Passage to read:
((
# Fusion - Juice Reviews



## kevkev (30/5/16)

Hello EcigsSA

I ordered some of the Fusion e-liquids from @SAVapeGear last week and @skola asked me to give some feedback on them. I am no great juice reviewer, nor do I know how to word a review, but I will try my best.

Fusion juices are available from SA Vape Gear at a very affordable price, R200 for a 50ml.
They come in clear PET bottles and have all the necessary warning labels.

Find them here: http://savapegear.co.za/collections/fusion

First up is the Ice Cream Envy:

I have vaped this juice since Friday in my Serpent Mini. I am using a single 24g 316L SS coil at 0.3 ohms and firing between 35 and 45 watts.

This is a very smooth ice cream and strawberry vape. The strawberry tastes great and it is not too overpowering. I always have a fear ordering strawberry juices, as sometimes they are too overpowering, but this suits me just fine. I can taste the ice cream, and I can taste the strawberry.
I will definitely be re-ordering this one!

@skola I will add some thoughts on the other two when I have spent some more time with them. I can tell you that I am enjoying them.

Thanks for reading.

Here is a picture of what it reminds me of.

Reactions: Like 2 | Winner 2


----------



## SAVapeGear (30/5/16)

Thanks very much for taking the time to do this review @kevkev and thanks for the support.

Maybe @Kaizer could also add something to this thread.

Thanks guys

Reactions: Thanks 1


----------



## Lord Vetinari (31/5/16)

So many strawberry juices competing for attention wow


----------



## Greyz (31/5/16)

If you love Strawberry and (ice)cream jooses, and I love them, then the sudden flood of Strawberry vapes is just what we wanted 
#HAPPYDAYS

Reactions: Like 2 | Agree 1 | Funny 2


----------



## Kaizer (31/5/16)
))
Task description:
According to the Fusion juice review thread, what does a 50ml bottle of Fusion e-liquid cost at SA Vape Gear?

Information provided:
((
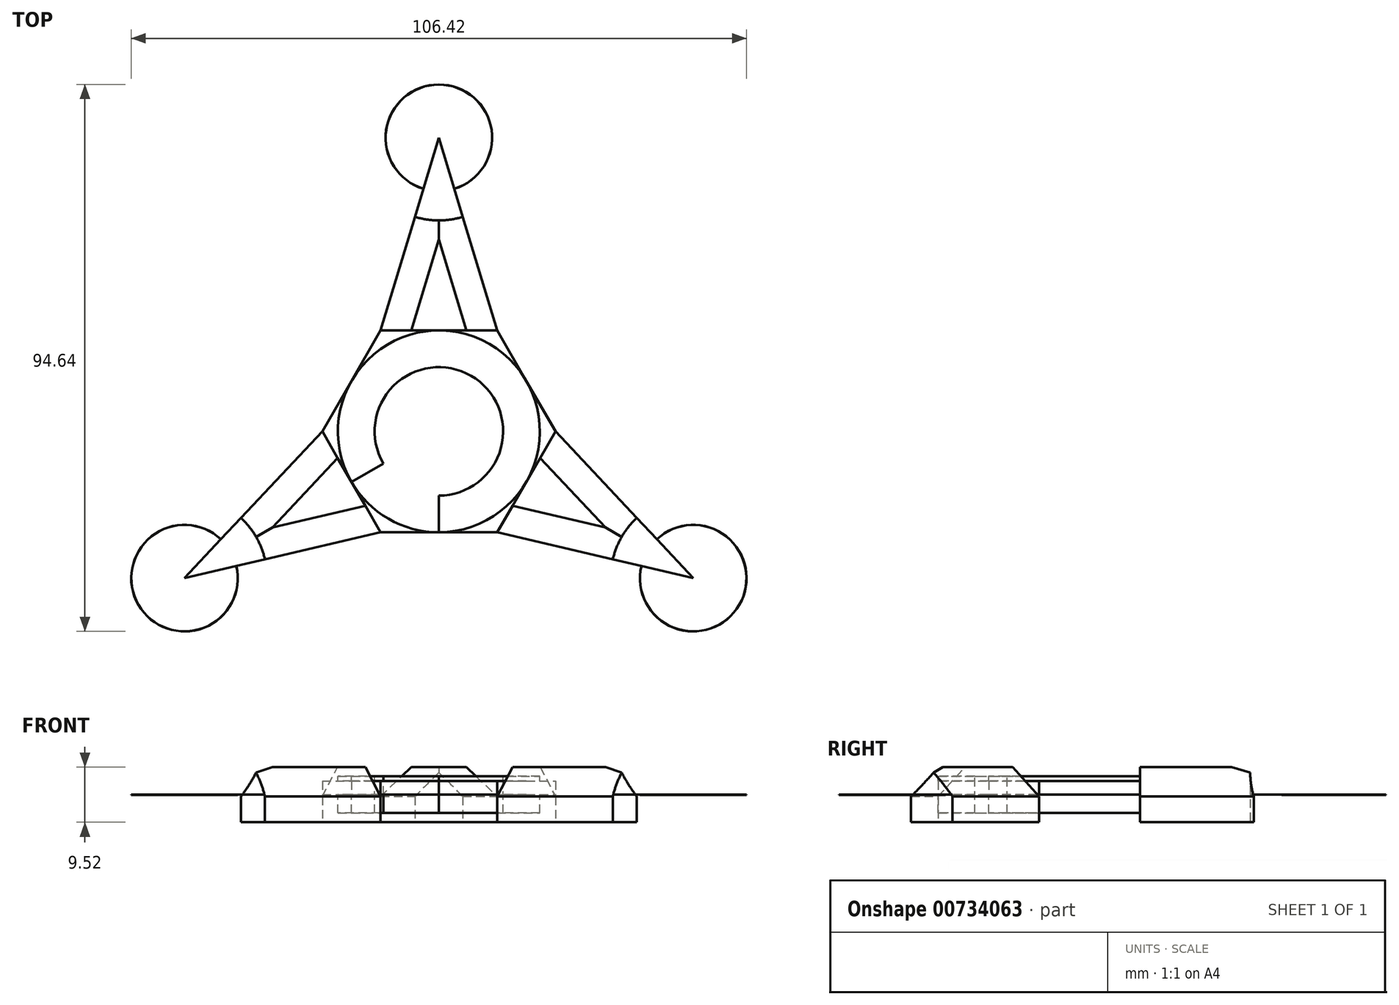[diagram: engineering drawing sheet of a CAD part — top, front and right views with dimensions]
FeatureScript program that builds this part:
))
The answer:
R200